The Public and Commercial Services (PCS) union, which represents a number of staff in jobcentres, is to protest against the introduction of universal credit.
This new system, which combines a number of benefits into one monthly payment, managed online, has been introduced in Ashton-under-Lyne, Greater Manchester, today.
The PCS and staff at the Ashton-under-Lyne jobcentre are protesting at the government's 'demonising' of the unemployed and benefit claimants, believing it should prioritise job creation and support rather than universal credit.
The union believes the government's claim that some people on benefits are better off than those in work is untrue, and runs a campaign asking for proof of this.

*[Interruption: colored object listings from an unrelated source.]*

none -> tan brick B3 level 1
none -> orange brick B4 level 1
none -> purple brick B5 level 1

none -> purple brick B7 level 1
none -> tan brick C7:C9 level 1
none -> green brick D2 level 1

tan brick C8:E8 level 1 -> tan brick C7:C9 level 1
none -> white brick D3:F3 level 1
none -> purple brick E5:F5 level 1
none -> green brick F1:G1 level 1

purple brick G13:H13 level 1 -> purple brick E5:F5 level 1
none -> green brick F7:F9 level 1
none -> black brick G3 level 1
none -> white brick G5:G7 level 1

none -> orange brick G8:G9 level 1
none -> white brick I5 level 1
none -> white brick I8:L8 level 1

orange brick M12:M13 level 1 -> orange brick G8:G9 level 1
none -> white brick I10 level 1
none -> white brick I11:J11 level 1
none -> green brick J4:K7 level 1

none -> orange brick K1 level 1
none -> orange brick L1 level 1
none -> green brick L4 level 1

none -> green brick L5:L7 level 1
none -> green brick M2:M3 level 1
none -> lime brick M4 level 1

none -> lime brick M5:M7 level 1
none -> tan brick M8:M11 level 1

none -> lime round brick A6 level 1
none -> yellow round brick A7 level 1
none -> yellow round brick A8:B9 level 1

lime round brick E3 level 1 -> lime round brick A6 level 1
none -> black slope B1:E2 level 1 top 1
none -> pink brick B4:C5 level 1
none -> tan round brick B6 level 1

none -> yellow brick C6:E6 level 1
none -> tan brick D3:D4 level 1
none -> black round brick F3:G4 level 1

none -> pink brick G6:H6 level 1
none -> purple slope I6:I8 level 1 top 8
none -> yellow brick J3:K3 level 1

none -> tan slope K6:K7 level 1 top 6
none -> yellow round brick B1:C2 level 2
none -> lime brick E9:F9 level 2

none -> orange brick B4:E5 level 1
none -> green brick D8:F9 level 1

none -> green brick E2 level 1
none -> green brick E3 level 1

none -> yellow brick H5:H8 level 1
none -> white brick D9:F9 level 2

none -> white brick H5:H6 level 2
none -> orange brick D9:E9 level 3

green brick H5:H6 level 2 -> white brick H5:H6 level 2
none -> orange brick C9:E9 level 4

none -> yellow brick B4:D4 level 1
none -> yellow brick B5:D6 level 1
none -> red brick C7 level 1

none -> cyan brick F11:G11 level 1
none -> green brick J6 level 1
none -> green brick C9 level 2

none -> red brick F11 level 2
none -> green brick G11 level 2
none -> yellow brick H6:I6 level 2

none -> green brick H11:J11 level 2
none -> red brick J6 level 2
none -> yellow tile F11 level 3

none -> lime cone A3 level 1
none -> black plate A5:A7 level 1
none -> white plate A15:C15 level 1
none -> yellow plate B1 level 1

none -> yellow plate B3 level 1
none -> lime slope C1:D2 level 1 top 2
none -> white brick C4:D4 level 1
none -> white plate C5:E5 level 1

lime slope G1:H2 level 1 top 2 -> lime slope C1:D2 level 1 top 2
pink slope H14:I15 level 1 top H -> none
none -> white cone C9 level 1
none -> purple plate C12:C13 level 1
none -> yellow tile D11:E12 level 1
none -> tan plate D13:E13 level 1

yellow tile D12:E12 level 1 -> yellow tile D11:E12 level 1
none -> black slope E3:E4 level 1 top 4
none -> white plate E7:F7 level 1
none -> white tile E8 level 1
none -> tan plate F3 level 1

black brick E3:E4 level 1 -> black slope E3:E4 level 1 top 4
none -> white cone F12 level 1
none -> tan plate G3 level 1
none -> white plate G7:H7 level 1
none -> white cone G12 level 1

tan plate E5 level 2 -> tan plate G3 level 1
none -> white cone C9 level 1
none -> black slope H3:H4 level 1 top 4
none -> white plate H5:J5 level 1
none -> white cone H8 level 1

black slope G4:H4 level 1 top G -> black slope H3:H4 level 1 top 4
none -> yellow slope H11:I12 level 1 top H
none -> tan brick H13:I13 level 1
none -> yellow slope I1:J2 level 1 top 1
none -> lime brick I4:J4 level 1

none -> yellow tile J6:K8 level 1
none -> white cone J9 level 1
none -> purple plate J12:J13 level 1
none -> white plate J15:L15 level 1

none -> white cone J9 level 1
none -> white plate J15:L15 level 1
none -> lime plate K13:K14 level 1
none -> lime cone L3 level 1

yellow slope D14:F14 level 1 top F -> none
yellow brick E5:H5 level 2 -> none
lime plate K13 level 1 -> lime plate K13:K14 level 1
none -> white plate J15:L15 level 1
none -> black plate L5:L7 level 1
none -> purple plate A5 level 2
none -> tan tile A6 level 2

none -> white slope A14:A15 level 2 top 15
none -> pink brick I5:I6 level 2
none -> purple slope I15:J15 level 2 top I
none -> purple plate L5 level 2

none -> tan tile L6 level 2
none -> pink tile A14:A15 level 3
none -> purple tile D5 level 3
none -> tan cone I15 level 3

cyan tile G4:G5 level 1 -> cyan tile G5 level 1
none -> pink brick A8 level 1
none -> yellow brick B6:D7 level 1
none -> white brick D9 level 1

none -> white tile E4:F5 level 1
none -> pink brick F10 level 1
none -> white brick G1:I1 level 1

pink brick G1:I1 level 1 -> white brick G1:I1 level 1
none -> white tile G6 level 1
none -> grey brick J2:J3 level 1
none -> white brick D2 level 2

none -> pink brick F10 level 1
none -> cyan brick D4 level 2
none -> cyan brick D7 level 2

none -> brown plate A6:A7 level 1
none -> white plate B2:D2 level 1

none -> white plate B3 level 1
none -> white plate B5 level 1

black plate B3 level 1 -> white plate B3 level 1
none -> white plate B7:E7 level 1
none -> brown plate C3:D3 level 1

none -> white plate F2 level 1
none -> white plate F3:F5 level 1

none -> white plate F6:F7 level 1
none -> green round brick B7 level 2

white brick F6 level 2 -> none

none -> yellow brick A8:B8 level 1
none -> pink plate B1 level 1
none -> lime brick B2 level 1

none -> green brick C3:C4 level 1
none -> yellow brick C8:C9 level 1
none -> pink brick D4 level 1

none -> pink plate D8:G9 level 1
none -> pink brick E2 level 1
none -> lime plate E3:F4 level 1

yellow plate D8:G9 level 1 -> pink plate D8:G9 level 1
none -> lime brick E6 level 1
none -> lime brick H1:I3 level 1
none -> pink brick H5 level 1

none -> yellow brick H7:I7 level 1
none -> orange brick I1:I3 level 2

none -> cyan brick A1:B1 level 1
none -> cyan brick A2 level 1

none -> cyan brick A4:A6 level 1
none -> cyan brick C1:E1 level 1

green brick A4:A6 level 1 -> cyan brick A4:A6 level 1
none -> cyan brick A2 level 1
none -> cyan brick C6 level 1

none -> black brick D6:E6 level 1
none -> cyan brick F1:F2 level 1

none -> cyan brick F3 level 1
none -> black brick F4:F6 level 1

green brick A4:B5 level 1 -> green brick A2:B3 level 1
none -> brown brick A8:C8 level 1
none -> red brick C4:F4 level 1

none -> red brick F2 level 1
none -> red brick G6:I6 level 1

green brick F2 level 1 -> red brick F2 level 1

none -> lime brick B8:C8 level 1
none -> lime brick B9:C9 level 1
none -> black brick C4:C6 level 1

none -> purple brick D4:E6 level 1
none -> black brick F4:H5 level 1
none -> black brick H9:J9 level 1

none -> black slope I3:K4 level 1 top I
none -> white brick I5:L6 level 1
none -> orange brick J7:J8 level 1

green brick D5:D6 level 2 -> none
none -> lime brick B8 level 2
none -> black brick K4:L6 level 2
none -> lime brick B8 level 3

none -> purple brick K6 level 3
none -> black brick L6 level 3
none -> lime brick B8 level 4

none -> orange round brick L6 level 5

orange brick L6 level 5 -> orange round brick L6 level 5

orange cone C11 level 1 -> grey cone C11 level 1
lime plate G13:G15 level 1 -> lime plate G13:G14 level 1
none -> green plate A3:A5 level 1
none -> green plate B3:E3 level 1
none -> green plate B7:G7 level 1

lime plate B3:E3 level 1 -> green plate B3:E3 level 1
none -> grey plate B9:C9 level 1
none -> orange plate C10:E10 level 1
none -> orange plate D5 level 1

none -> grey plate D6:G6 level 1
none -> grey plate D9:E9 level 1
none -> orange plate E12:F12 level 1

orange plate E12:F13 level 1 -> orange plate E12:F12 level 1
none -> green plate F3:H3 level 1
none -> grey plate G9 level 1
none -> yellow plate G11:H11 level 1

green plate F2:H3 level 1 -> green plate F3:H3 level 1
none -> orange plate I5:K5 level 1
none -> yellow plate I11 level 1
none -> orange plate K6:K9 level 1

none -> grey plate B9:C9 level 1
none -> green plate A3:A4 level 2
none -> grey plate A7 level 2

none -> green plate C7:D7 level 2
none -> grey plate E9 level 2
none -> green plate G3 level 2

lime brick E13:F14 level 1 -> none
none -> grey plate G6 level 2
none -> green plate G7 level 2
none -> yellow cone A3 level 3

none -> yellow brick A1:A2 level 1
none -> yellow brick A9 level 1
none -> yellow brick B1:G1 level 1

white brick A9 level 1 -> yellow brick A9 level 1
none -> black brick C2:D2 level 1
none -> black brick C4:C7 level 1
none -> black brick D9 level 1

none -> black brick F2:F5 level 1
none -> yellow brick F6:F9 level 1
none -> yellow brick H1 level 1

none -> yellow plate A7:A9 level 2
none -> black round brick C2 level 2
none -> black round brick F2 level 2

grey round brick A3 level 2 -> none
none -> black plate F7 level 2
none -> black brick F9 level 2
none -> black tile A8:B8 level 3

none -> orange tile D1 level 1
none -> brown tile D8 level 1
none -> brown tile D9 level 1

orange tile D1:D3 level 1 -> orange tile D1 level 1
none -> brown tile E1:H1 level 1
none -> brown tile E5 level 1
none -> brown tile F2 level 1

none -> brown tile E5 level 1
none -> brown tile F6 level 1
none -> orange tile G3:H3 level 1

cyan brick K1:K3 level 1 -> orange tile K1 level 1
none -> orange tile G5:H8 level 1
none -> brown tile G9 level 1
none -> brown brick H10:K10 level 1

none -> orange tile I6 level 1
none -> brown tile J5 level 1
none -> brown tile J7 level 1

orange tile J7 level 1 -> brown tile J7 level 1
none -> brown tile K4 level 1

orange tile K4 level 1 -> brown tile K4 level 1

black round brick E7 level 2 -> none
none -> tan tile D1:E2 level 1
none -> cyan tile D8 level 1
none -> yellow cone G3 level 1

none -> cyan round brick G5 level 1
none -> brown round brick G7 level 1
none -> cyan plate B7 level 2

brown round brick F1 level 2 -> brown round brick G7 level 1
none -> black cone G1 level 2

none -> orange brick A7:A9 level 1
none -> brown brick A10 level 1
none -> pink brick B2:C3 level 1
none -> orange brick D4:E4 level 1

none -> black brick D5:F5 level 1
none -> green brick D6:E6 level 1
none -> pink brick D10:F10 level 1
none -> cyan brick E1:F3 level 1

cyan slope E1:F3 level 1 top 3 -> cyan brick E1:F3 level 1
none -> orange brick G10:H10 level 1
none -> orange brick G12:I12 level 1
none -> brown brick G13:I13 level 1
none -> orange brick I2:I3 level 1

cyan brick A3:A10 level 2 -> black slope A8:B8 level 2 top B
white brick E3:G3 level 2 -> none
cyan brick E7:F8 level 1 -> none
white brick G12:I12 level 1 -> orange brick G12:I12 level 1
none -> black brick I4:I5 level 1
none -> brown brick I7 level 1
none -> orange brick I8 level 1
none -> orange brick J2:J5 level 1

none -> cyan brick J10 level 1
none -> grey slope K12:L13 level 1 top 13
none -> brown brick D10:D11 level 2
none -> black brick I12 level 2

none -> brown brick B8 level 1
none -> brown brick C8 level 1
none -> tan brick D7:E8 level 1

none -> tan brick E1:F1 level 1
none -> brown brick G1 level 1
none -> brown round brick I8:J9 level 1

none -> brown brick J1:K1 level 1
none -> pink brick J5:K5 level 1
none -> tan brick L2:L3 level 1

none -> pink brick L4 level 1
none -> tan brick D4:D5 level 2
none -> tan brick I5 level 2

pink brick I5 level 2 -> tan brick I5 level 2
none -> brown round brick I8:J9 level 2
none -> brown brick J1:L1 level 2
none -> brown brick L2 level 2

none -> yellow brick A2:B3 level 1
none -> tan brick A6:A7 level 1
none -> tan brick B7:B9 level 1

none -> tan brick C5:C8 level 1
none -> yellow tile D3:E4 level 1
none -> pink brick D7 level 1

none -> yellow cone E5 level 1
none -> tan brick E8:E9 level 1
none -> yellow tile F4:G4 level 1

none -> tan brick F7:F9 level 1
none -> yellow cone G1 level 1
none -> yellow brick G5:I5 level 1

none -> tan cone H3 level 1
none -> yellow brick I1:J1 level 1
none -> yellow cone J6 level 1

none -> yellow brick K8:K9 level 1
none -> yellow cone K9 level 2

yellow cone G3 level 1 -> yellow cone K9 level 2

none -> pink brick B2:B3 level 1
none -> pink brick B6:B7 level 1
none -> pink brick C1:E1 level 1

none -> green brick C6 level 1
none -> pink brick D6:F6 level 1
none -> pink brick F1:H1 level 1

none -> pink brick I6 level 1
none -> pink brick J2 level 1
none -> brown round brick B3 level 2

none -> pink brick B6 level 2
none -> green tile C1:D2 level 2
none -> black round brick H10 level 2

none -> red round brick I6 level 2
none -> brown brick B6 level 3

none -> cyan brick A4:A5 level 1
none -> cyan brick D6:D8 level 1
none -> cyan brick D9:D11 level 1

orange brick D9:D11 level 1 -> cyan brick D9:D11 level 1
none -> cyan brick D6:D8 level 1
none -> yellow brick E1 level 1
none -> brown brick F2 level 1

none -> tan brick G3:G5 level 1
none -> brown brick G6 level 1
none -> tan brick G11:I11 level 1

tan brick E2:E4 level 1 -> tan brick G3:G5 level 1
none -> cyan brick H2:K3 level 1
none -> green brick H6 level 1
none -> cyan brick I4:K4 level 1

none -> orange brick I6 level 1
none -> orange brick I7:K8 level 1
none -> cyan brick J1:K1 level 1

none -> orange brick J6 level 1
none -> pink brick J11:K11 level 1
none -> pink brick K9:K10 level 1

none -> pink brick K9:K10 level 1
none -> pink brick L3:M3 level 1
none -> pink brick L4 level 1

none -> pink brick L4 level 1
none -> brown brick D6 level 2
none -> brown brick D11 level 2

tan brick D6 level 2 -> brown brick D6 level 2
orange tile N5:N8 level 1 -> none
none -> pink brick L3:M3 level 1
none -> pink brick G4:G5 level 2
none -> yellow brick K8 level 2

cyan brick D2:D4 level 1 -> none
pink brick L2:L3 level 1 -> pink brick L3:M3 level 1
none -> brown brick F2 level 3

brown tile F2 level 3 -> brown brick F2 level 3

PCS general secretary Mark Serwotka said: "If universal credit was being introduced to genuinely make life easier for people entitled to benefits it would be commendable, but the government's pernicious language exposes its real intent is to demonise and punish them.
"We have shown that ministers are prepared to mislead and misdirect to drive through their welfare cuts, so we are challenging Iain Duncan Smith and others to prove what they claim is true.
"The next time a minister says people are better off on benefits than in work, give them a pen and paper and ask them to show you how."
Minister for welfare reform Lord Freud said: "The start of universal credit today is a big step forward.
"We are finally implementing a benefit system that is fairer, where claimants will be better off in work than on benefits.
"We are introducing universal credit in a slow and safe manner so that we get this important reform right and help more people move smoothly from benefits and into work."